=== Text segment ===
Since We Met is a live album by jazz pianist Bill Evans with Eddie Gómez and Marty Morell, recorded at the Village Vanguard in New York City in 1974 and released on the Fantasy label in 1976. Additional recordings from Evans' 1974 Village Vanguard performances were also issued on the album Re: Person I Knew, released posthumously in 1981. The album was digitally remastered and reissued as a CD in 1991 on Original Jazz Classics.

Reception
The Allmusic review by Scott Yanow awarded the album 4 stars and called it "a good example of Bill Evans' early-'70s trio as it typically sounded in clubs".

Track listing
All compositions by Bill Evans except as indicated
 "Since We Met" - 8:52
 "Midnight Mood" (Joe Zawinul) - 6:53
 "See-Saw" (Cy Coleman) - 6:53
 "Sareen Jurer" (Earl Zindars) - 6:39
 "Time Remembered" - 5:27
 "Turn Out the Stars" - 5:07
 "But Beautiful" (Johnny Burke, Jimmy Van Heusen) - 6:21
Recorded at the Village Vanguard, New York City on January 11 & 12, 1974.
=== Supplied entries ===
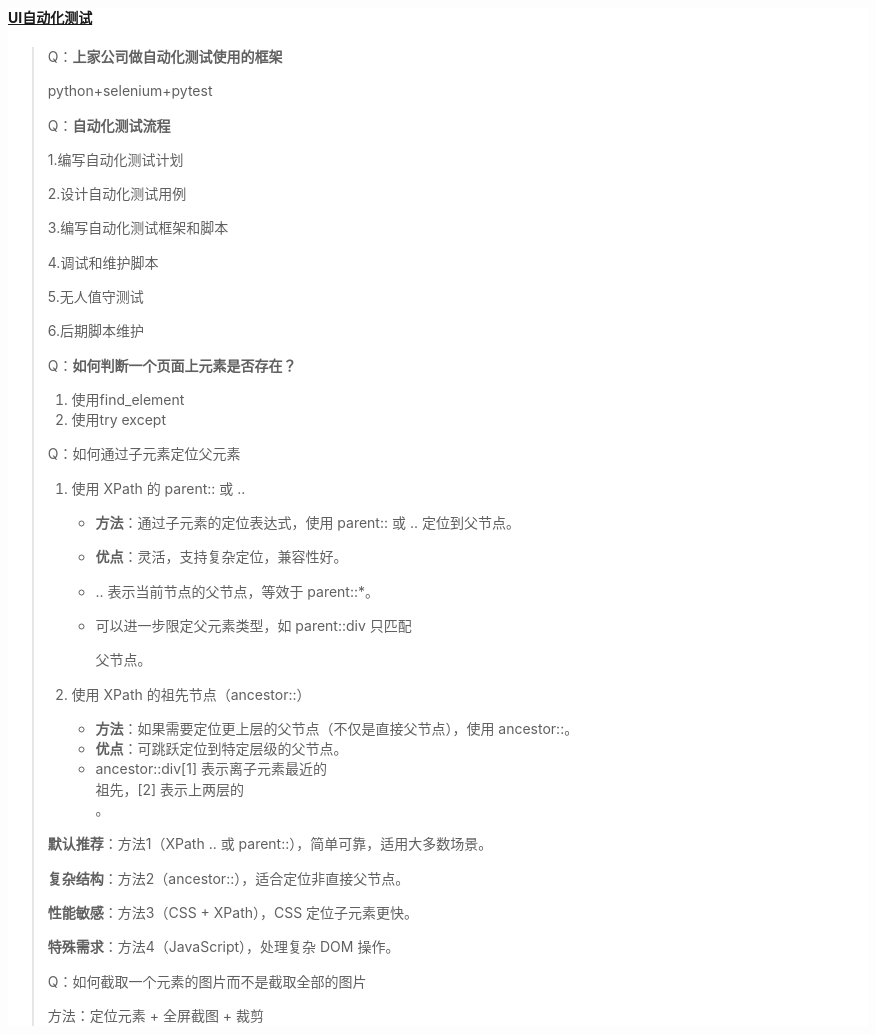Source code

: 

#### [UI自动化测试](https://metaso.cn/search/8598929189213294592/interactive?dataId=8598929189330735104&targetType=0)

> Q：**上家公司做自动化测试使用的框架**
>
> python+selenium+pytest
>
> 
>
> Q：**自动化测试流程**
>
> 1.编写自动化测试计划
>
> 2.设计自动化测试用例
>
> 3.编写自动化测试框架和脚本
>
> 4.调试和维护脚本
>
> 5.无人值守测试
>
> 6.后期脚本维护
>
> 
>
> Q：**如何判断一个页面上元素是否存在？**
>
> 1. 使用find_element
> 2. 使用try except
>
> 
>
> Q：如何通过子元素定位父元素
>
> 1. 使用 XPath 的 parent:: 或 ..
>
>    - **方法**：通过子元素的定位表达式，使用 parent:: 或 .. 定位到父节点。
>
>    - **优点**：灵活，支持复杂定位，兼容性好。
>
>    - .. 表示当前节点的父节点，等效于 parent::*。
>
>    - 可以进一步限定父元素类型，如 parent::div 只匹配 <div> 父节点。
>
> 2. 使用 XPath 的祖先节点（ancestor::）
>    - **方法**：如果需要定位更上层的父节点（不仅是直接父节点），使用 ancestor::。
>    - **优点**：可跳跃定位到特定层级的父节点。
>    - ancestor::div[1] 表示离子元素最近的 <div> 祖先，[2] 表示上两层的 <div>。
>
> **默认推荐**：方法1（XPath .. 或 parent::），简单可靠，适用大多数场景。
>
> **复杂结构**：方法2（ancestor::），适合定位非直接父节点。
>
> **性能敏感**：方法3（CSS + XPath），CSS 定位子元素更快。
>
> **特殊需求**：方法4（JavaScript），处理复杂 DOM 操作。
>
> 
>
> Q：如何截取一个元素的图片而不是截取全部的图片
>
> 方法：定位元素 + 全屏截图 + 裁剪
===
• Your task
Name every songwriter the album text credits on the track listing other than Bill Evans. Please work only from the album text.

• Task response
Joe Zawinul, Cy Coleman, Earl Zindars, Johnny Burke, Jimmy Van Heusen